1st Vnの出口です。今回は弦楽器を題材としてアンサンブルについて考えていきたいと思います。
1.他の楽器と合わせる前に(音色の話)
前々回のコラム(Vol.2「和音の話」)ではきれいなハーモニーを作るためには音程だけでなく音色も大事だと書かれていました。弦楽器の場合、弓のコントロールがそのまま音色に現れてきます。
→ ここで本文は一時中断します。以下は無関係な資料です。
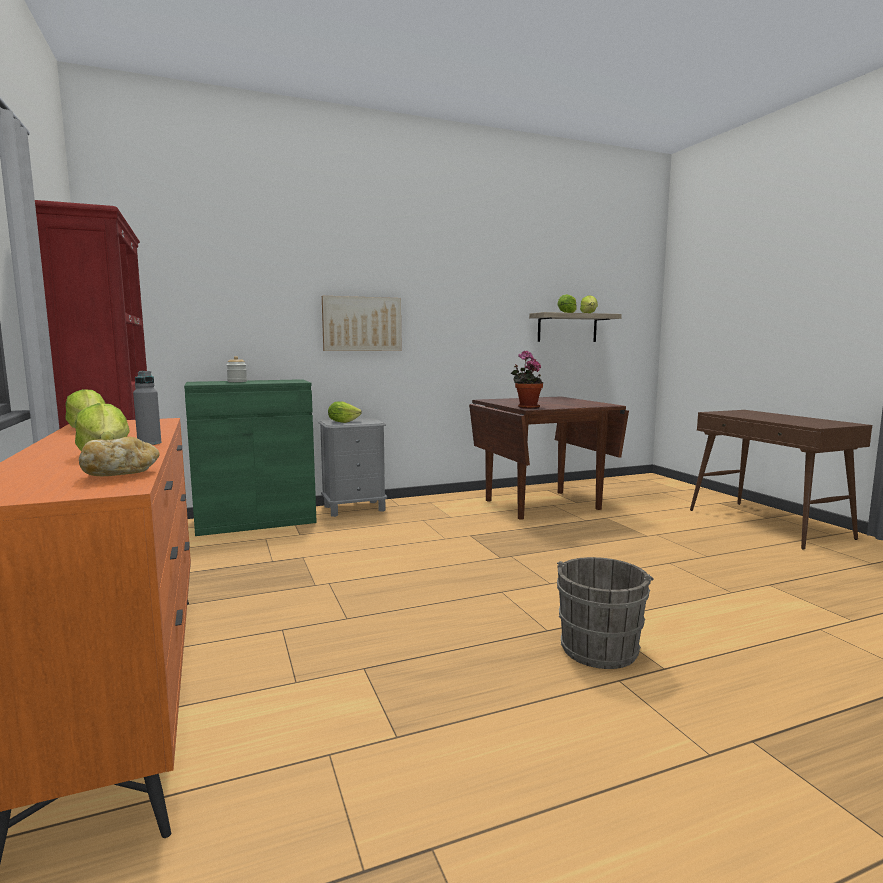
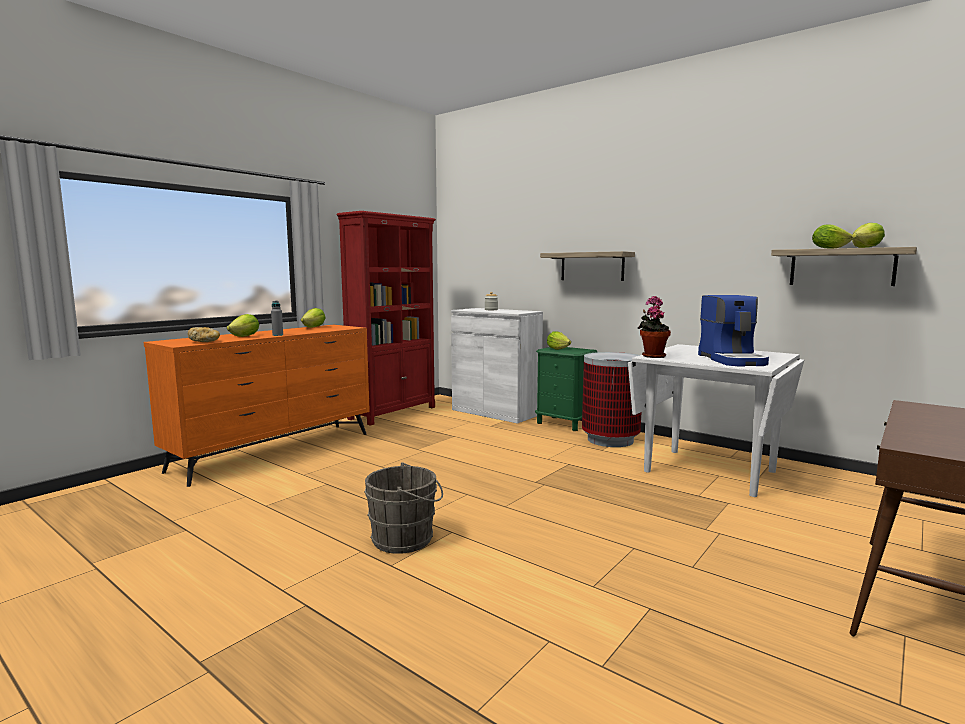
camera: 60 degrees right, 0 degrees up
(255, 521) = (495, 412): green cabinet -> white cabinet
(355, 508) = (564, 423): grey nightstand -> green nightstand
(362, 324) = (592, 266): picture -> shelf
(430, 508) = (610, 440): none -> trash can
(541, 504) = (710, 471): brown dining table -> white dining table
(570, 403) = (733, 360): none -> coffee machine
弓をうまくコントロールできていない場合、以下のような音になってしまうことがあります。
(A) 弓の圧力をかけすぎて音が潰れてしまう
(B) 弓の速度・圧力がコントロールができず音量(音の密度)が安定しない
(C) 音の立ち上がりが遅く、弓を返す瞬間に減衰する(さつまいものような形の音)
これらは主に右手のテクニックの問題なのですが、実はアンサンブルとも密接に関わっています。右手のテクニックは音の発音・密度・スピード感・音量などに影響します。他の楽器と合わせる際には、これらのニュアンスが揃わなければ良い響きが得られません。まずは各自がA~Cのような音を出していないか確認してみてください。特に無意識のうちにCのような音を出しているケースが多いのでご注意ください。
理想としては「初めから均一な音でスタートし弓先まで抜けないような音」、いわゆる「羊羹をスパッと切ったような音」が基本となります。この安定したボーイングを身につけた後で、その応用としてクレッシェンドやデクレッシェンドのような音量の変化を加えることが可能になるのではないでしょうか。
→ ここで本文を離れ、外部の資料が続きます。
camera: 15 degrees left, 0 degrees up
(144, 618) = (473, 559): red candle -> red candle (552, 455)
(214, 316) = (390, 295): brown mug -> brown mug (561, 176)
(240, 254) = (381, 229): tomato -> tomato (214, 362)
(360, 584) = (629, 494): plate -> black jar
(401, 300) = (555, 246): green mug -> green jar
というのもクレッシェンドひとつ取ってみても「どのような度合いでクレッシェンドするのか」を考えた上で弓をコントロールしなければならないからです。弓をコントロールできず「出ちゃった音」では、一人一人の音色がバラバラになってしまい結果的にうまく混じり合った音にはなりません。音は「出るもの」ではなく「出すもの」ということをしっかりと認識し、自分の出している音色にこだわりを持ってみてはいかがでしょうか。
2.縦を揃える(リズムの話)
多くの楽器が様々なリズムを弾いている中、縦をきっちりと揃えるためには各パートが楽譜に書かれたリズムを正確に演奏する必要があります。
折角ですので12月に演奏予定の第九を例に見ていきましょう。
上に示すのは3楽章99小節目の1st Vnの譜面です。ここは拍子・テンポの変わり目であり、さらに2拍目からは16分音符の細かい動きが始まるためパート内でずれやすい箇所の一つになっています。では、どうすればバラバラにならずに弾くことができるでしょうか。
練習中に「細かくカウントするように」と注意された経験がある方は多いのではないでしょうか。これは正確なリズムを取る上で非常に重要なことです。例に挙げた小節の場合、指揮者は付点4分音符を1拍で振ることが多いと思いますが、演奏者はそれを3等分して8分音符単位でカウントすることが望まれます。8分音符を基準としてとらえると付点四分音符は8分音符3つ分に、16分音符2つは8分音符1つ分に相当します。1拍を6等分するのは難しくテンポが崩れがちになってしまいますが、細かくカウントした8分音符に2つずつ音を入れれば余裕を持って弾くことができ、その結果テンポも安定するようになります。
実はこの基準となる8分音符の動き、実際に2nd以下の弦楽器が担当しています。
スコアを見れば常にどこかのパートが8分音符単位で動いているのがわかりますね。1st Vnは2nd以下の弦楽器がこのような動きをしていることを認識し、これらのパートが刻む8分音符を基準にして音符を並べることで縦を揃えることができます。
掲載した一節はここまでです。